The train from Gorakhpur to Delhi could take anywhere from fifteen to thirty hours, depending on the mood of the driver, the state of the tracks, accidents, and random occurrences. Meraj and Shockie settled into a third-class non-A/C sleeper compartment. Shockie was in a tired, despairing mood. He always got this way before action. It was like an advance mourning for his life. The vibrating bunks, stacked three to a wall; the mournful synthetic covers of the bunks, torn in places and looking smashed, with the webbed look of smashed things; the racing wheels underneath, like ladders of vertebrae being whipped; the sense of abject stinking wetness surrounding a train’s journey through the universe—all these things filled Shockie with futility. The bogey was a jail cell ferrying him to a destiny he did not desire, his jaw on edge like the stiff end of his mother’s iron.

Bougainvillea bloomed insanely here and there in the landscape.

Meraj kept waking up and falling asleep on the bunk across (they both had top bunks) and Shockie considered him with pity, surprise, even tenderness: people were closest to animals when they were sleeping and fighting for wakefulness. Or dying and fighting for life. What is Meraj dreaming about? he wondered. Probably the same thing as me—his own death—only through the obfuscating membrane of sleep. Meraj had been pulled out of a chemist’s and beaten and tortured by the Jammu and Kashmir Police a few years before.

At desolate stations in the depths of the subcontinent, Shockie got out and smoked, observing the blight of mildew on the walls, kicking away the twisted, disabled beggars who crowded around his feet cawing about their Hindu gods.

At the Old Delhi Railway Station, twenty hours after they had set out from Gorakhpur, an agent met them. The agent was a tall, hippy, pimply, nervous fellow in tight black new jeans. Shockie disliked him immediately. He had the slick, proprietary attitude that small men from big cities sometimes bring toward big men from small cities. He lorded everything over them. He didn’t help them with their cricket kit bags. He asked them if they had ever been to Delhi before.
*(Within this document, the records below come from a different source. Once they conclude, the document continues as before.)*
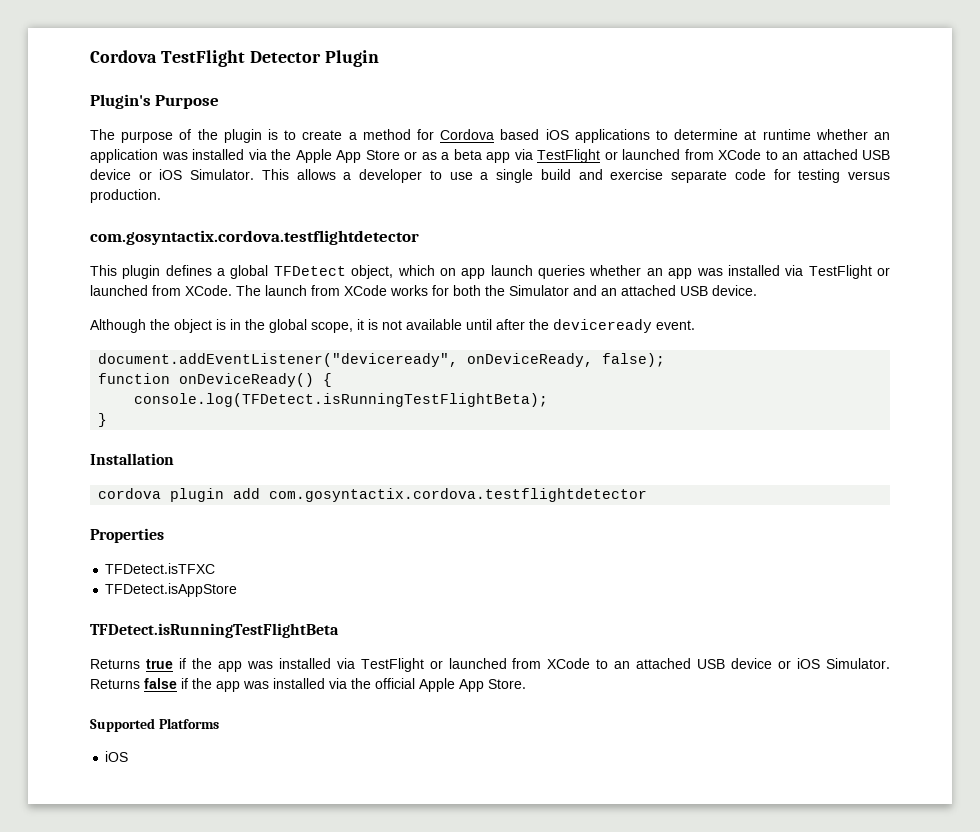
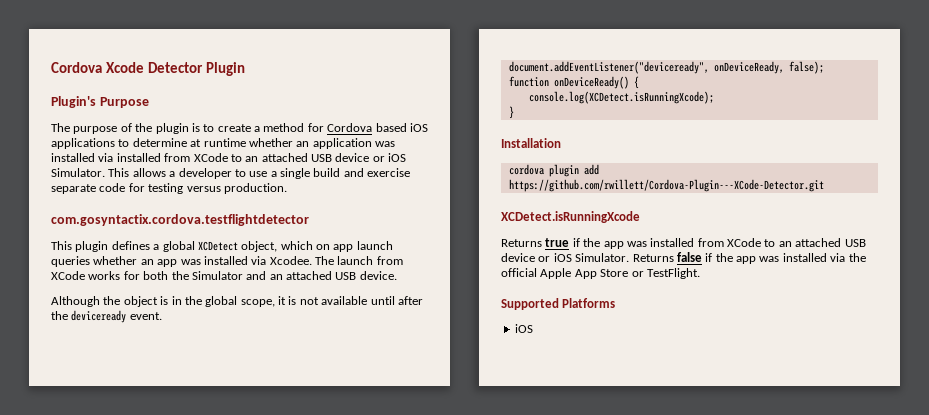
[90,50,245,67] Cordova TestFlight -> [51,62,144,73] Cordova Xcode
[271,149,680,163] the Apple App Store or as a beta app via TestFlight or launched -> [116,153,161,162] installed
[273,266,346,276] TFDetect -> [197,241,238,251] XCDetect
[808,265,890,279] [90,285,232,296] TestFlight or launched from XCode. -> [269,256,312,265] Xcodee.
[134,393,549,407] console.log(TFDetect.isRunningTestFlightBeta); -> [528,91,714,104] console.log(XCDetect.isRunningXcode);
[269,488,648,502] [90,528,164,543] [105,563,216,574] [105,583,238,597] [90,623,339,638] com.gosyntactix.cordova.testflightdetector // Properties // TFDetect.isTFXC // TFDetect.isAppStore // TFDetect.isRunningTestFlightBeta -> [508,179,824,192] [501,211,640,223] https://github.com/rwillett/Cordova-Plugin---XCode-Detector.git // XCDetect.isRunningXcode
[336,658,507,672] via TestFlight or launched -> (695, 242) none
[488,679,526,689] Store. -> [600,268,700,279] Store or TestFlight.

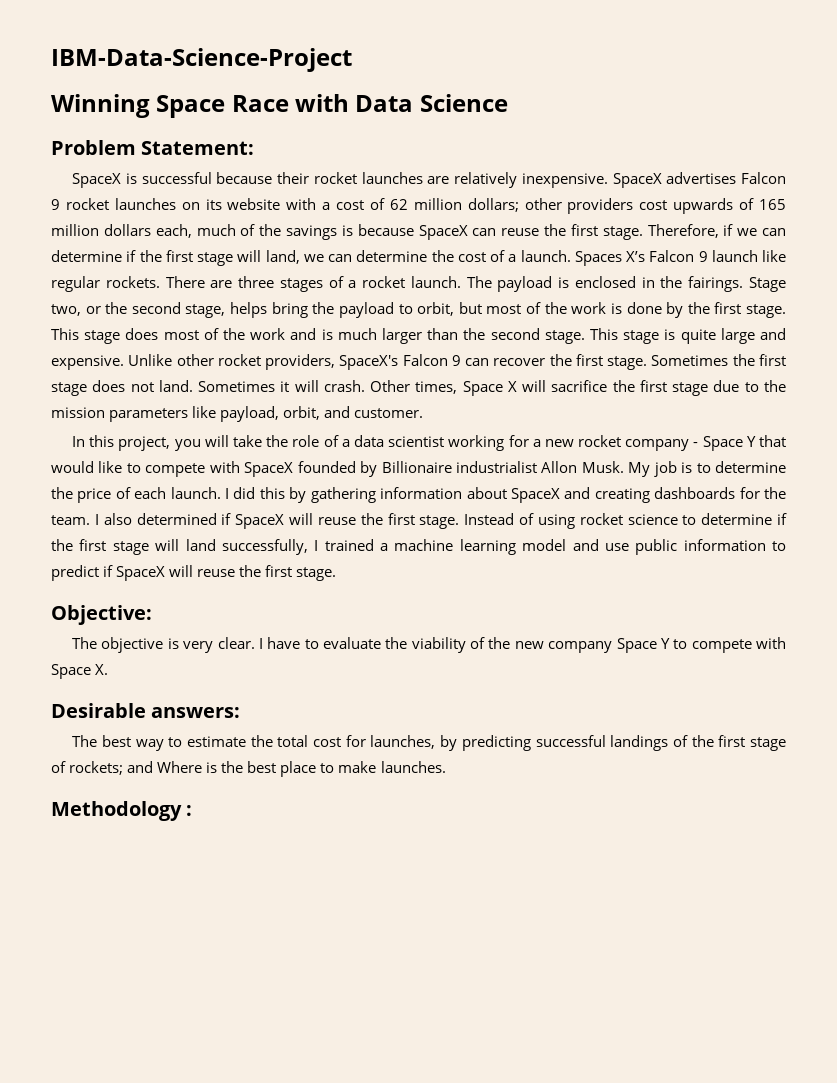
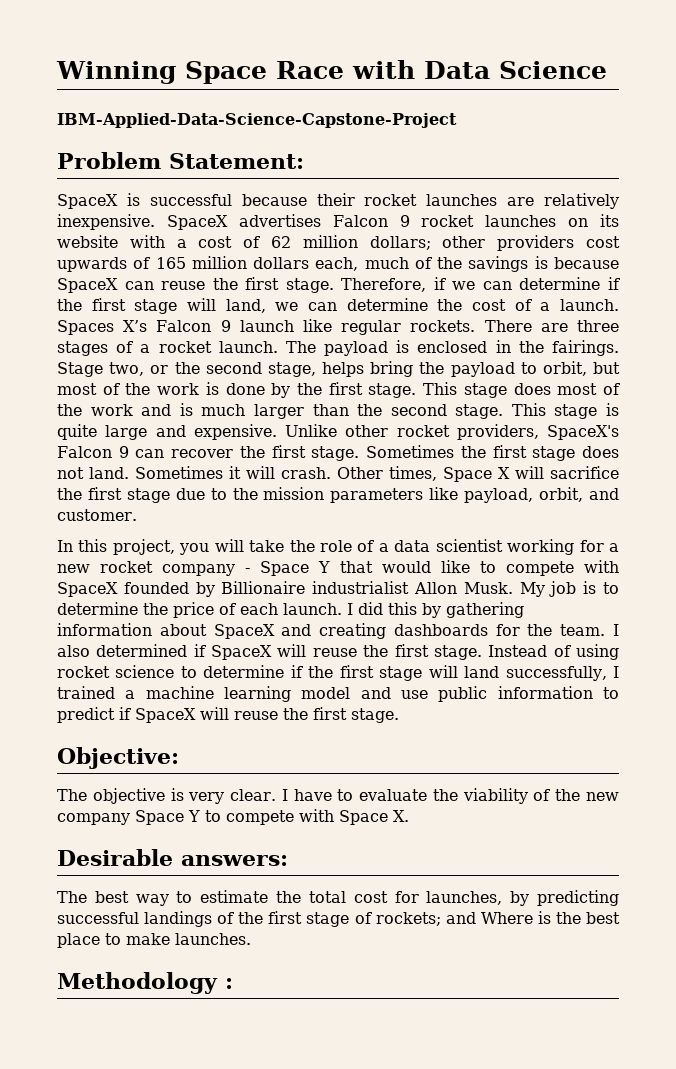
[51,48,352,72] IBM-Data-Science-Project // -> (56, 72) none
(508, 103) none -> [57,113,457,128] // IBM-Applied-Data-Science-Capstone-Project

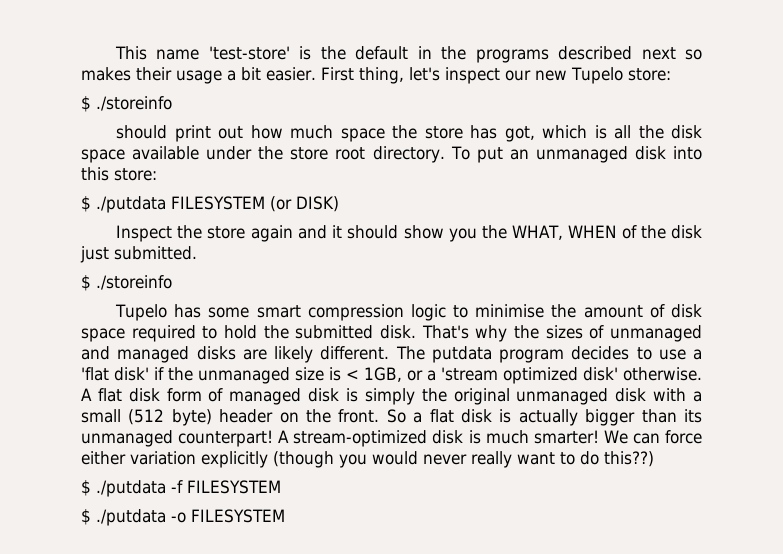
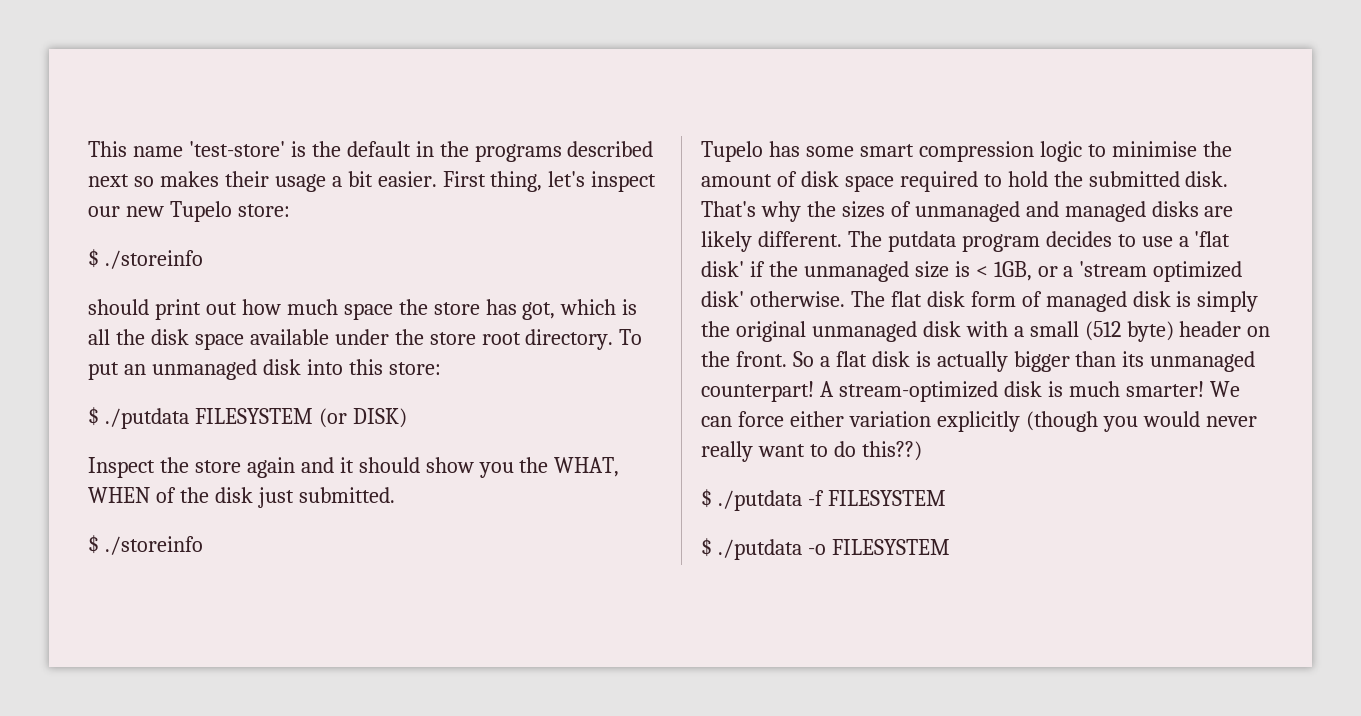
[81,388,92,401] A -> [850,291,885,307] The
“Yes, hero,” Shockie said, setting his emotional lips in a smirk.

“Let’s go in different directions and meet at the car. It’s parked behind,” the agent, whose name was Taukir, said.

“Why do you want to do that?” Shockie said.
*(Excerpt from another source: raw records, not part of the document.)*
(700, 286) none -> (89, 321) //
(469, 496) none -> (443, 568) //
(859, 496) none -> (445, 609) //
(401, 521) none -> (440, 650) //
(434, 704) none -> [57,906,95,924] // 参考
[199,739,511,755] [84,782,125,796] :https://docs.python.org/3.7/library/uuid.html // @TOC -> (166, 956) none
“You never know about the police these days.”

“No,” Shockie said. “What’s safer is that we go together.”

The key to not being caught, Shockie knew, was to behave confidently.
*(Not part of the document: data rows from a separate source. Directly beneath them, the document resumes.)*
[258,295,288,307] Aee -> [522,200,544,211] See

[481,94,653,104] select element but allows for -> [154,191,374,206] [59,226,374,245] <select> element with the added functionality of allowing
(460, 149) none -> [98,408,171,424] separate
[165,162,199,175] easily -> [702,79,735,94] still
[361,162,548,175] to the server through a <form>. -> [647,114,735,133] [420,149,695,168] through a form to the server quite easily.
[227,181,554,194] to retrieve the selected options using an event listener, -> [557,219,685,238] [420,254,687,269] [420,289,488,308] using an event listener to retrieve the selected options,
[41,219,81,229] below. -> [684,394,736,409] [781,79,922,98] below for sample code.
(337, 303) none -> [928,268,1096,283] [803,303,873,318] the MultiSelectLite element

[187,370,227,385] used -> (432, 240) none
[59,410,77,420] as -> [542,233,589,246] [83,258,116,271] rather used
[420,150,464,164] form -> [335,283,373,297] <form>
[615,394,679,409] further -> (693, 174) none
They walked through the annihilating crowds to the car. From the high steel roofs of the station, birds raced down, avoiding a jungle gym of rafters and rods. People pressed and pushed as the trains hurtled through their routes of shit and piss, plastic and rubber burning weirdly in the background, spicing the air. The station was so bloated with people that the loss of a few would hardly be tragic or even important.